====== SOURCE TEXT
Sesame seems to be enjoying a moment in the spotlight recently and I couldn’t be happier. Halva was always a staple in my house growing up, and now as an adult I am always looking for ways to include it in baked goods (like my halva swirl brownies) and other dishes. Earlier this year I was introduced to a sesame-based spread that my daughter and I both really enjoyed. In fact the jar has long been licked clean.
The newest halva spread business on the block is Brooklyn Sesame, started by native Israeli and expert “raw halva” maker Shahar Shamir who has been making and serving his all natural spreads for years for friends and family. Shahar actually never intended to start the small food business. Rather, he wanted to open a café, but when met with several challenges, his friends suggested he started selling his halva spread instead. And so Brooklyn Sesame was born.
In Israel it is common to eat halva or tahini with breakfast, as a snack or for dessert. And while the fat content of tahini has been a turnoff for some Americans, that perception is starting to change as it is more widely acknowledged that good fats from items like nuts and sesame can produce long-term health benefits and even help with weight-loss.
Shahar himself admitted that he gained 7 pounds this last holiday season when he took a break from making his halva spread. There weren’t any open jars lying around, and so he was eating less of the super food. “When I eat my halva, I am not eating other junk and I believe sesame and honey are great for digestion,” Shahar shared.
Brooklyn Sesame’s spreads come in six different varieties including pistachio, cocoa, black caraway seeds and toasted coconut. The high-quality spreads with a “Brooklyn sensibility” have even caught the attention of The New York Times, Food and Wine and Real Simple among many others.
Have a halva craving? The halva spreads are available in more than 25 stores in the New York area, one store in Massachusetts or you can order from their website.
You can also try whipping up one of Shahar’s signature recipes this holiday season and use some rich, sweet halva spread to usher in the New Year.
The following recipes are courtesy of Jörg Thoene, Leah Koenig and Shahar Shamir.
Apple and Coconut Halva Baklava Tarts
1 small Granny Smith apple, peeled, cored, and finely chopped
zest of 1 lemon
1 Tbsp fresh lemon juice
1/3 cup packed light brown sugar
1/2 cup finely chopped pistachios
1/2 cup finely chopped walnuts
1 tsp cinnamon
1/4 tsp cardamom
6 sheets thawed filo dough
6 Tbsp unsalted butter, melted (or substitute vegetable or coconut oil)
============
====== DATA SECTION
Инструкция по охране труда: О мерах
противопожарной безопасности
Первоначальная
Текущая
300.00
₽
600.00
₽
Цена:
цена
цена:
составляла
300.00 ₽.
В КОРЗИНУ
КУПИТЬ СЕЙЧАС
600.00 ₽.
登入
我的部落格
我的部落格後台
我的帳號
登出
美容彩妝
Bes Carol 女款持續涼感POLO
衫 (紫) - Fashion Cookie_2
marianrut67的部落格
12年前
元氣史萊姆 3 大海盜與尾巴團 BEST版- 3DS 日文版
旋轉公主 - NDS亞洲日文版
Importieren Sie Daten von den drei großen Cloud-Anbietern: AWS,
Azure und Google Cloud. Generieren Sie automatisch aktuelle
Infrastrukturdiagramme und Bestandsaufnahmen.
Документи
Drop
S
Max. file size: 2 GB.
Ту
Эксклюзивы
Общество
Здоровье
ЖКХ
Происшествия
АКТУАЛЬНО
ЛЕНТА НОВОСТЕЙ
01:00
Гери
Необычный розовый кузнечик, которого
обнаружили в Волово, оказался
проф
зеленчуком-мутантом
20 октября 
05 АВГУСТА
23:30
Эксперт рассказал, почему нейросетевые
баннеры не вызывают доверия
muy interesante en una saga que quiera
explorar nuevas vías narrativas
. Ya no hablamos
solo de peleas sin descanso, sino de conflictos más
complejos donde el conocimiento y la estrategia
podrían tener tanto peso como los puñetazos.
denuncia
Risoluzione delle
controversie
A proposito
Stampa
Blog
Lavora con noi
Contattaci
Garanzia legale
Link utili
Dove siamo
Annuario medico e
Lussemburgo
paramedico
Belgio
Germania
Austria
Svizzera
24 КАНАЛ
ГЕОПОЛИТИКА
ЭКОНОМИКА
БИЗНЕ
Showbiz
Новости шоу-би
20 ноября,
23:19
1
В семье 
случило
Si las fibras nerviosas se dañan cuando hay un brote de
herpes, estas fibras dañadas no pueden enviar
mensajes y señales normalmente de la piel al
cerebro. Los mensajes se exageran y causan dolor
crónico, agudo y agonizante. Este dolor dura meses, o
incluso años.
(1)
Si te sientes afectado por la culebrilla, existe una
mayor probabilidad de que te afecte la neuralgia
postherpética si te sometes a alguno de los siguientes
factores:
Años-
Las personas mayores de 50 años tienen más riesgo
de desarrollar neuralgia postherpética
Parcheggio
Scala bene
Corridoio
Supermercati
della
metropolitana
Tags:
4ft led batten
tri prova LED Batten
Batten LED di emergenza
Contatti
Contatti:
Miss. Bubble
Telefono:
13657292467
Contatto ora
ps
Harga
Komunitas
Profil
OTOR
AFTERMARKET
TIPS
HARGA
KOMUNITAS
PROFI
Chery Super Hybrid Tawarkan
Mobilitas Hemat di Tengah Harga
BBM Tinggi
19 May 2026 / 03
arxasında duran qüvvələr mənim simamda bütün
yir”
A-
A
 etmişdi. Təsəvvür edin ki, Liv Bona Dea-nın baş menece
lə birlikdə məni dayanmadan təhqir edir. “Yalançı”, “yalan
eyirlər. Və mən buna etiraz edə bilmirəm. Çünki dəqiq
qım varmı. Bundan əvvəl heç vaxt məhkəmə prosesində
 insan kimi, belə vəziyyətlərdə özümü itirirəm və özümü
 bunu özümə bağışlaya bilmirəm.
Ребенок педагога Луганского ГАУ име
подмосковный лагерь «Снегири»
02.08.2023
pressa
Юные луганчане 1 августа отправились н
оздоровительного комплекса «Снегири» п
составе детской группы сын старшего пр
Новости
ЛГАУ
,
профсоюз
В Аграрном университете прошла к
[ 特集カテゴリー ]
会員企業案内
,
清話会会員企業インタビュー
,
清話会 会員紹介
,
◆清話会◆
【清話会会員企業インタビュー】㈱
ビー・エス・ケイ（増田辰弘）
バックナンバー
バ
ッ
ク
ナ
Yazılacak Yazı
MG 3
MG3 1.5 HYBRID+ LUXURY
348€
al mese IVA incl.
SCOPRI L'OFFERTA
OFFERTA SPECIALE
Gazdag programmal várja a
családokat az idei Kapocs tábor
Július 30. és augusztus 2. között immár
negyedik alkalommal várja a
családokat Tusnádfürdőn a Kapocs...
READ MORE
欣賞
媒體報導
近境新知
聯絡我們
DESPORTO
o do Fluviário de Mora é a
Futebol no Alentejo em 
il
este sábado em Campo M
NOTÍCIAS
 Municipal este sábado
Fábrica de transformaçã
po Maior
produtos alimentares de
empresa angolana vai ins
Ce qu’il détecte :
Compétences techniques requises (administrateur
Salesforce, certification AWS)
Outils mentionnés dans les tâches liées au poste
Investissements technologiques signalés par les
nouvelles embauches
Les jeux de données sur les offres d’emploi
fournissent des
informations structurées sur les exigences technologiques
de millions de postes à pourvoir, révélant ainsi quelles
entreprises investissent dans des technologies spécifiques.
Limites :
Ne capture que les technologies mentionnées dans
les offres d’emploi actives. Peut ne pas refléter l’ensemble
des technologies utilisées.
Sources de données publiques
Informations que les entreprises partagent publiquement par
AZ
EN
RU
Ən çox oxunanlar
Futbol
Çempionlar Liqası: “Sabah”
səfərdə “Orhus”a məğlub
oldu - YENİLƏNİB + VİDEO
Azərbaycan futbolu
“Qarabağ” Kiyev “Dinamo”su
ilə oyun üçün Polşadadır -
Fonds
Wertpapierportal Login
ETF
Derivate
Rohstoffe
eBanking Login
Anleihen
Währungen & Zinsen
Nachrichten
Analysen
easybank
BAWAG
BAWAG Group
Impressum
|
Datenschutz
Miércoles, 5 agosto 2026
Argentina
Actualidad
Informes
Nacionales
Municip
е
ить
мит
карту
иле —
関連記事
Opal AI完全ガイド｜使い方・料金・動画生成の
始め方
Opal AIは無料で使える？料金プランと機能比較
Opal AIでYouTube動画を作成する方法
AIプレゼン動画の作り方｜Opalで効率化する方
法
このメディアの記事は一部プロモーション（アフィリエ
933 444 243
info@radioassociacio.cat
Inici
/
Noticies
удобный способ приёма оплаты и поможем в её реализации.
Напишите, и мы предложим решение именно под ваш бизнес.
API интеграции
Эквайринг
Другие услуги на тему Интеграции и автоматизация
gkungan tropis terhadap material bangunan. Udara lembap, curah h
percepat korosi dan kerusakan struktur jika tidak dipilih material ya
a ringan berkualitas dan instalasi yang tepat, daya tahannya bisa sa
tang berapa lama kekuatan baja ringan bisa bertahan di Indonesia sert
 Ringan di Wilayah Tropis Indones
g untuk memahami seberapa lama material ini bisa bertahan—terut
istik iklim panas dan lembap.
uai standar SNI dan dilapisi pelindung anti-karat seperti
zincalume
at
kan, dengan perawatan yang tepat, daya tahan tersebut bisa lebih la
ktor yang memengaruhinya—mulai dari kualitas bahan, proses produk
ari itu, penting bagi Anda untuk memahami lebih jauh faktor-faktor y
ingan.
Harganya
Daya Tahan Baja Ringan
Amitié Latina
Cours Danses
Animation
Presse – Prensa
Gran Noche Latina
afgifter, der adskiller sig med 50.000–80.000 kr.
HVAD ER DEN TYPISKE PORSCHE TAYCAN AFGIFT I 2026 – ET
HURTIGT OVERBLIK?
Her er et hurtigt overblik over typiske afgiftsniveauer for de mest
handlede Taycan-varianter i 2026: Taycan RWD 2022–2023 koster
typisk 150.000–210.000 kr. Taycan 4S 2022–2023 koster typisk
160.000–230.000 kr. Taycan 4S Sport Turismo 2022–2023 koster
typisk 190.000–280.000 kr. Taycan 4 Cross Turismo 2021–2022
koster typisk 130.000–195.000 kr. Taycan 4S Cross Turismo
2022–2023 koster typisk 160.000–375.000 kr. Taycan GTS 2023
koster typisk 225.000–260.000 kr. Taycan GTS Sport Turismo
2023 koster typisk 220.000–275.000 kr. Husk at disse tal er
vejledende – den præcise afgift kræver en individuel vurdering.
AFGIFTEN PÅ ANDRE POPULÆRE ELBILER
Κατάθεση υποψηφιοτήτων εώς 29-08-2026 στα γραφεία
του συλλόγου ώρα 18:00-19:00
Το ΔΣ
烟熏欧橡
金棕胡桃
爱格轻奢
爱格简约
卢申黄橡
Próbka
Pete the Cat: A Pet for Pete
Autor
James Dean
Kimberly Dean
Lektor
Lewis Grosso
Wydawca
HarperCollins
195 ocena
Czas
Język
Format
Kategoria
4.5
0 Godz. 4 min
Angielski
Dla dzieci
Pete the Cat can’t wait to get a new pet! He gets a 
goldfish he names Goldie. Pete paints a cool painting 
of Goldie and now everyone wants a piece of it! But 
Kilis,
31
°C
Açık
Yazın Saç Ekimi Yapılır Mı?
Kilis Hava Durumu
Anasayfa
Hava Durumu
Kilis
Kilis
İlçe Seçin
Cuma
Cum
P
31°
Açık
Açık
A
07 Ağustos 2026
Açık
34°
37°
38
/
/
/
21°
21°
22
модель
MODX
============
**TASKS AND EXERCISES**:
1. In the halva spread article, translate this sentence into Spanish: "Shahar actually never intended to start the small food business."
2. Continue the halva spread article from the end of its ingredient list for the apple and coconut halva baklava tarts.

**EXERCISE ANSWERS**:
1. En realidad, Shahar nunca tuvo la intención de iniciar el pequeño negocio de alimentos.

2.
1/4 cup Brooklyn Sesame Halva Spread with Toasted Coconut, divided
Honey, for drizzling
Preheat the oven to 400 degrees and set aside a 12-cup muffin tin.
In a bowl, stir together the apple, lemon zest, lemon juice, and brown sugar; let stand for 10 minutes until it gets juicy. Stir in the pistachios, walnuts, cinnamon, and cardamom.
Place 1 sheet of filo dough on a cutting board (cover the remaining sheets with a damp towel so they do not dry out), and gently brush all over with the melted butter. Place a second sheet on top of the first and continue in this fashion, alternating brushing with butter and stacking filo sheets until there are 6 layers. Use a sharp knife to cut the filo sheet into 12 squares. Arrange 1 square into each well of the muffin tin, pressing it into the bottom and sides.
Spoon 1 teaspoon of Halva Spread into the bottom of each cup, then fill two-thirds of the way with the apple-nut mixture. Brush edges of each pastry with a little more melted butter; bake until the pastry is golden, 15-20 minutes. Let cool for 10 minutes in the tin, then carefully remove tarts to a wire rack. Just before serving, drizzle each tart with a little honey.
3 Tbsp extra-virgin olive oil, divided
3 pounds lamb stew meat, cut into 1 1/2-inch cubes
2 yellow onions, finely chopped
2 carrots, peeled and chopped, optional
4 garlic cloves, finely chopped
1 tsp ground cumin
1/4 tsp crushed red pepper flakes, or more to taste
1/2 cup dry white or red wine
1 1/2 cups beef or vegetable stock
1 14 oz can diced tomatoes, with their juice
1/4 cup chopped dried dates
3 Tbsp Brooklyn Sesame Halva Spread with Black Caraway Seeds
kosher salt and freshly ground black pepper
Finely chopped fresh parsley, for serving
Heat 2 tablespoons of olive oil in a large Dutch oven or heavy-bottomed pot set over medium-high heat.
Working in batches (do not crowd the pan), add the lamb cubes and sear, turning with tongs, until well-browned on all sides. Transfer browned lamb to a plate and set aside.
Add remaining tablespoon of oil to the pot, then add onions, carrots, if using, and a pinch of salt. Cook, stirring occasionally, until softened and lightly browned, 5-10 minutes. Add the garlic, cumin, and red pepper flakes and continue cooking, stirring constantly, until fragrant, 1-2 minutes.
Add the meat back to the pot along with the wine, stock, and tomatoes; bring mixture to a simmer, then reduce heat to low, cover, and cook, stirring occasionally, until meat is cooked through, about 1 hour.
Stir in the dates and Halva Spread, turn heat up to medium-low, and continue cooking, uncovered and stirring occasionally, until fruit softens and the stew thickens slightly, about 5 minutes. (It will continue to thicken as it cools.) Season with salt and pepper to taste.
To serve, transfer stew to a shallow bowl, sprinkle with parsley.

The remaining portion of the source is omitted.